Com isso, apenas 20% dos celulares são aproveitados e conseguem chegar às mãos dos estudantes, explica o promotor de justiça de Osório, Fernando Andrade Alves. "Dos 1.118 celulares que vieram de Rio Grande [no Sul do Estado] só conseguimos trabalhar com 290 e, nas universidades, só 40 vão dar para recuperar", exemplifica o promotor. Neste caso, o percentual de aproveitamento foi de 3,5%.
Repaginada
Inicialmente, os reparos nos aparelhos eram feitos apenas pela PUC-RS. Porém, outras duas instituições — distantes de Porto Alegre — passaram a fazer o serviço para contribuir com o projeto: a Unijuí (Universidade Regional do Noroeste do Rio Grande do Sul) e a URI (Universidade Regional Integrada do Alto Uruguai e das Missões).

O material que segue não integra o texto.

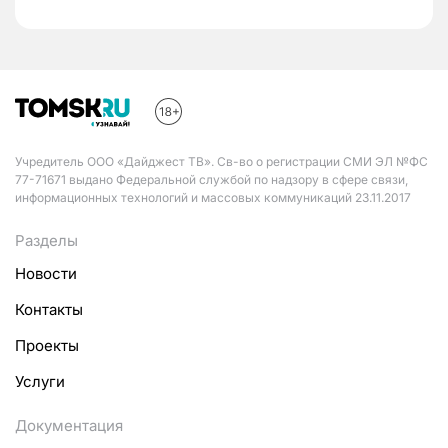
Учредитель ООО «Дайджест ТВ». Св-во о регистрации СМИ ЭЛ №ФС
77-71671 выдано Федеральной службой по надзору в сфере связи,
информационных технологий и массовых коммуникаций 23.11.2017
Разделы
Новости
Контакты
Проекты
Услуги
Документация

O serviço realizado pelas universidades é gratuito, porém, caso seja necessária alguma peça o Ministério Público é informado.
Após a higienização, os telefones são colocados para recarregar — o que já pode indicar se há algum problema na bateria, já que alguns estão guardados há anos. "Alguns podem levar 12 horas para ficar com a carga completa", explica o professor da PUC-RS Anderson Terroso, que coordena o projeto dentro da universidade.
A segunda etapa é formatar os celulares e atualização do sistema operacional. Se necessário, peças dos aparelhos são substituídas. A tela, normalmente trincada ou quebrada, é o item que mais precisa ser trocado.
Apesar de o celular ser resetado com as configurações de fábrica, os técnicos fazem uma segunda varredura para ver se não ficou nenhum resquício de dados. A etapa é importante, pois alguns desses aparelhos continham vídeos e fotos de crimes.
Na sequência, são instalados os aplicativos necessários para os alunos acompanharem as aulas, como o Google Classroom e leitor de PDFs, entre outros. "O aparelho já sai daqui pronto para uso", explica Terroso. "Para os técnicos [voluntários] foi ótimo, sentiram-se super felizes de ajudar."
A maior parte (80%) dos celulares que chega para os reparos na instituição são da marca Samsung — inclusive alguns de última geração. Na sequência, vem aparelhos da Motorola.
Projeto Alquimia II
O projeto começou em 2020 em Osório e Maquiné.oje tem abrangência estadual. A chefia do Ministério Público teve conhecimento da iniciativa e decidiu torná-la institucional, podendo ser replicada em outras promotorias gaúchas.
A ampliação poderia, assim, ajudar a minimizar de evasão escolar. Houve redução de 6% no número de matriculados, na comparação entre 2020 e 2021, o que, "sinaliza cenário bastante preocupante de evasão", afirmou secretária estadual de educação, Raquel Figueiredo Alessandri Teixeira, durante o seminário "O RS pós pandemia", realizado em maio.
Inspiração para outros estados
Em Mato Grosso do Sul, a promotora Jiskia Trentin decidiu fazer um projeto parecido que ganhou o nome de "Transforme". Por lá, os celulares também são consertados por duas universidades: Estácio de Sá e Universidade Católica de Sá.
No início deste ano, Trentin descobriu que havia 2 mil aparelhos disponíveis, já separados para destruição. A promotora ingressou com pedido judicial para liberação dos aparelhos, e os celulares já foram entregues para conserto. Na metade de junho, a primeira remessa de 198 de celulares começou a ser distribuída aos alunos.
Compra de celulares por quem comete crimes
Em Rio Grande (RS), um outro projeto envolve a compra celulares novos. Os equipamentos são resultado de acordos do Ministério Público com pessoas que cometeram crimes não violentos ou com grave ameaça, e que confessaram a prática (a pena precisa ser inferior a quatro anos). Ficam de fora desses acordos crimes de violência doméstica, por exemplo.
De janeiro deste ano até agora, 102 aparelhos já foram doados. Em um dos acordos, 30 celulares foram garantidos para os estudantes. O caso envolvia um homicídio culposo em local de trabalho. "A doação não foi a única condição do acordo. Envolveu também a prestação de serviço à comunidade", explica o promotor Marcelo Nahuys Thormann, responsável pelo projeto.